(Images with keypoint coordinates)
=== Begin Enclosure ===

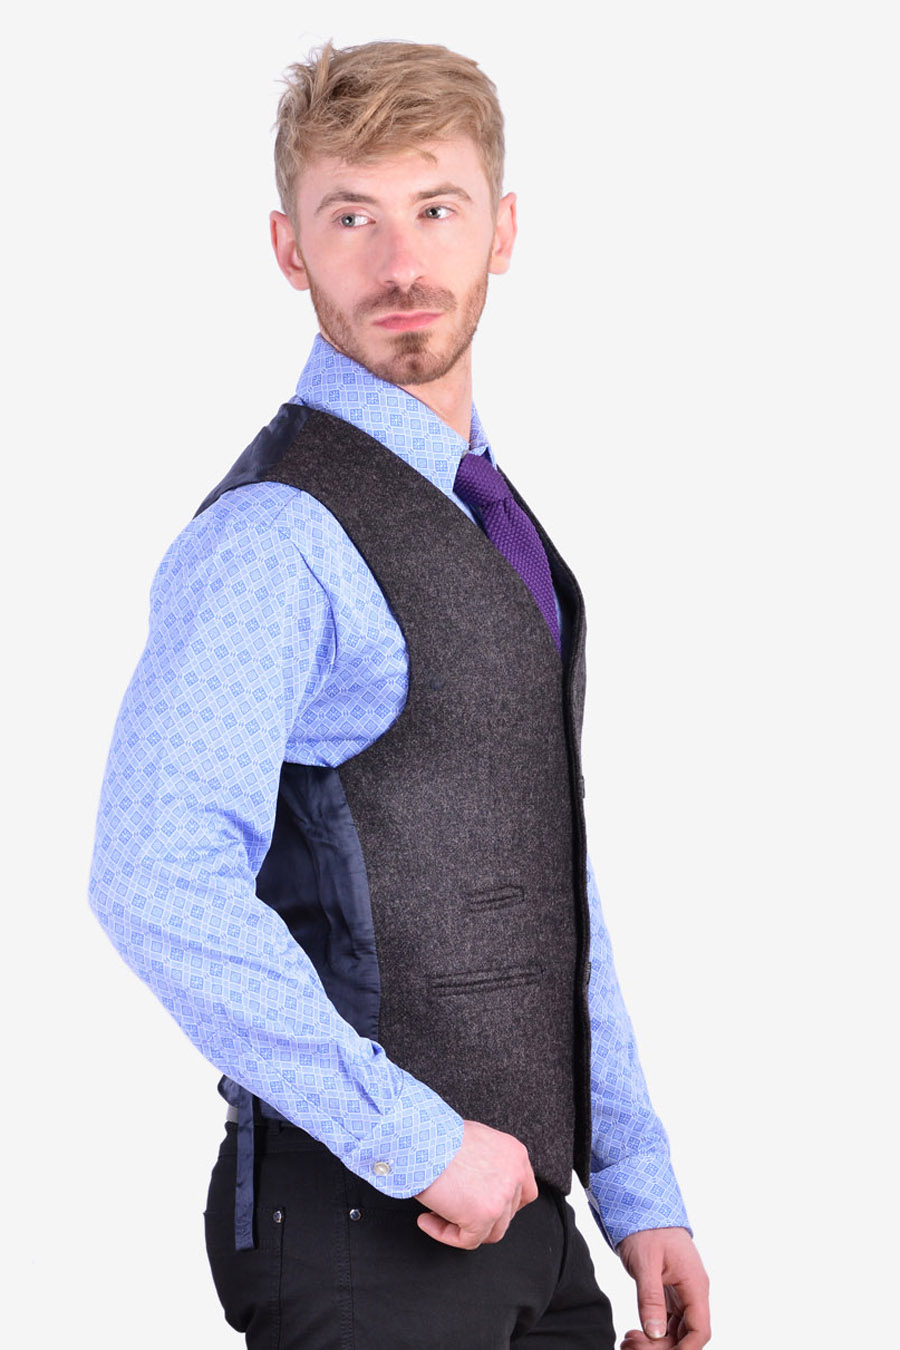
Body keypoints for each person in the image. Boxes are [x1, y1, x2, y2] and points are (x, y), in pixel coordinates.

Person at [89, 39, 710, 1350]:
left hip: (529, 1227)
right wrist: (416, 1141)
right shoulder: (275, 534)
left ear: (503, 229)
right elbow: (152, 869)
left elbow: (544, 868)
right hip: (366, 1228)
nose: (400, 263)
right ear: (289, 247)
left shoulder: (493, 518)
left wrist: (635, 1179)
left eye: (435, 208)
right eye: (350, 217)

=== End Enclosure ===

Exercise requirements:
You are asked to reproduce word for word the line containing "right shoulder: (275, 534)" and every subsequent line through the end of the entries.

Result of the exercise:
right shoulder: (275, 534)
left ear: (503, 229)
right elbow: (152, 869)
left elbow: (544, 868)
right hip: (366, 1228)
nose: (400, 263)
right ear: (289, 247)
left shoulder: (493, 518)
left wrist: (635, 1179)
left eye: (435, 208)
right eye: (350, 217)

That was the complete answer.